Work request = Search the records below for the word "Trump". Pull out each line that has it.

-*-

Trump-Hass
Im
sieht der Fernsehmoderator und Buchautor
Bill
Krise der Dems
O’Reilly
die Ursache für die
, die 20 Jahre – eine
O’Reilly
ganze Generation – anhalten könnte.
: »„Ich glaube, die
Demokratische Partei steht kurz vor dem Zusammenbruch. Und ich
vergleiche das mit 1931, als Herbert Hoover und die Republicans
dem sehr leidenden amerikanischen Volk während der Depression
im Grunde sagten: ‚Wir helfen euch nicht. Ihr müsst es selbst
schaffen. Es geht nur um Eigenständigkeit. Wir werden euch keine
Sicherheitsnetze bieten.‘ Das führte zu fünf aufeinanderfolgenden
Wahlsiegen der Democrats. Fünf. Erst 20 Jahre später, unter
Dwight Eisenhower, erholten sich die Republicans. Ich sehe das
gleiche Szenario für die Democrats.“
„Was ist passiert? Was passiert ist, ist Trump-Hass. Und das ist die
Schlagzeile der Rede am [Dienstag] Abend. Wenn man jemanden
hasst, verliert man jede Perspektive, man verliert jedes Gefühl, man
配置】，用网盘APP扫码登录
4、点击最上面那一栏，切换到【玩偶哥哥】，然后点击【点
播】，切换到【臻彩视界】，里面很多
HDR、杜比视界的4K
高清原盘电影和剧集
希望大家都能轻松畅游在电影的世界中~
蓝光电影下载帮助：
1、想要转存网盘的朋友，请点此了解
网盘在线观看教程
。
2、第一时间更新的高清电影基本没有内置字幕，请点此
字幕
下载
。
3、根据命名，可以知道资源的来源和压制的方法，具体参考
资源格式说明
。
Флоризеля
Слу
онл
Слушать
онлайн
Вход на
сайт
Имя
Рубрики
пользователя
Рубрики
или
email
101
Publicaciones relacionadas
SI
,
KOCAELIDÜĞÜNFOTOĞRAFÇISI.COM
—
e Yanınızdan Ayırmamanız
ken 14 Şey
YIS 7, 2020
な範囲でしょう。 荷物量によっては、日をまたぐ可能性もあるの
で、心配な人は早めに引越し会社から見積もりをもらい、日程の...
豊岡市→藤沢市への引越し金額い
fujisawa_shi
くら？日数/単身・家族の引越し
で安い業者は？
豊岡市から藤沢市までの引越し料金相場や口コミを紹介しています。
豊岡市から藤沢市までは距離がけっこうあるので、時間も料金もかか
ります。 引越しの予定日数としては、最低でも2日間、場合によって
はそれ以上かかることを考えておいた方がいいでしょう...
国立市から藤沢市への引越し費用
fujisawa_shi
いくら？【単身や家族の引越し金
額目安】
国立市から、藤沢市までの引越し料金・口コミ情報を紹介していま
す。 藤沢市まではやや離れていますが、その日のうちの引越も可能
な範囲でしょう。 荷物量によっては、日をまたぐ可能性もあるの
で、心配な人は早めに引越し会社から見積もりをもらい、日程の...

-*-

Task response =
Trump-Hass
„Was ist passiert? Was passiert ist, ist Trump-Hass. Und das ist die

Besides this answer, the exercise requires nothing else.